Last week we had the 'Canadian Biker Build Off' here at the Niagara Regional Fair Grounds and a fellow from Toronto , Frank Correnti was there hand rolling cigars , I didn't make it there but a friend of mine picked up this cigar for me while Frank rolled it right in front of him , my friend told me that he uses 20 year old Cuban tobacco for these , I haven't smoked it yet as I am letting it have a little humi time but has anyone from the GTA / Niagara area had any experience with these cigars ?
I'll post back when I finally smoke it and even though it says Corona it's more the size of a Churchill :ss


----------



## casadooley (Jul 11, 2006)

That cigar looks Awsome! Can't wait to read a review on it. Congrats!


----------



## karmaz00 (Dec 5, 2007)

wow very nice


----------



## Habanolover (Feb 22, 2006)

Paul, I removed the link in your post. While it is not an "online store" per se, it did have a phone# and state that they would ship.

BTW that is a beautiful looking cigar, hope it smokes well.


----------



## ZedR2 (Jul 6, 2008)

madurolover said:


> Paul, I removed the link in your post. While it is not an "online store" per se, it did have a phone# and state that they would ship.
> 
> BTW that is a beautiful looking cigar, hope it smokes well.


No problem , sorry for that !!


----------



## ToJo (Jun 24, 2009)

I haven't tried that size, but I've smoked other sizes of the Correnti's and I have a couple in the humi right now. Typical cc flavour and the 20yr is fairly rich. CCs aren't my favourite but from my experience I would say it compares well with other cc's. I'm sure you'll enjoy it.


----------



## Habsrule29 (May 11, 2005)

I had one in the robusto size a few years ago. A local shop here carries them. I didnt find anything special about it. It didnt have any of that cuban twang and the construction wasnt the greatest either. From that pic though, it looks like the band has changed since I had one and is a bit darker as well. I may have to give that one another go just to see if they have gotten better.


----------



## maverickdrinker (Dec 23, 2008)

thanks for the post. I've had a few frank correnti cigars and found them to be one dimensional. I don't know about the actual tobacco being 20 years old. I've been to the actual shop and the prices are in line with brand name, authentic cuban cigars. 

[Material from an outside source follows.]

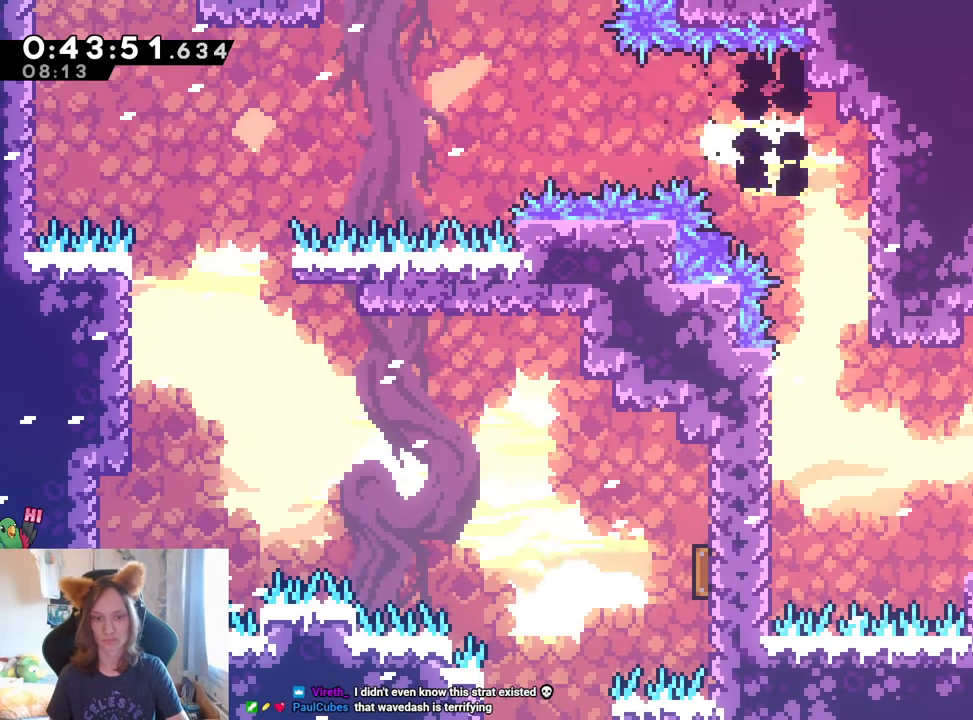
{"buttons": ["B", "L2"], "left_stick": "up-left", "right_stick": "center", "events": [[167, "left_stick", "center"], [217, "left_stick", "right"], [267, "B", "down"], [417, "left_stick", "up-left"]]}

Good to try however, I would spend my money on real cubans.


----------



## andrewm (Apr 29, 2008)

have had some of the smaller sizes. from what they told me when I was in there though all sizes use the same tabacco blend. Their prices arn't far off some cubans and what i've read / been told they roll using 5 year old aged cuban tabacco. I'm sure they have older stock lying around that they bust out from time to time. If you're in Toronto go by the Factory it's a cool place. It was a couple of years ago that I had one but remember them being decent. Nothing to write home about though.


----------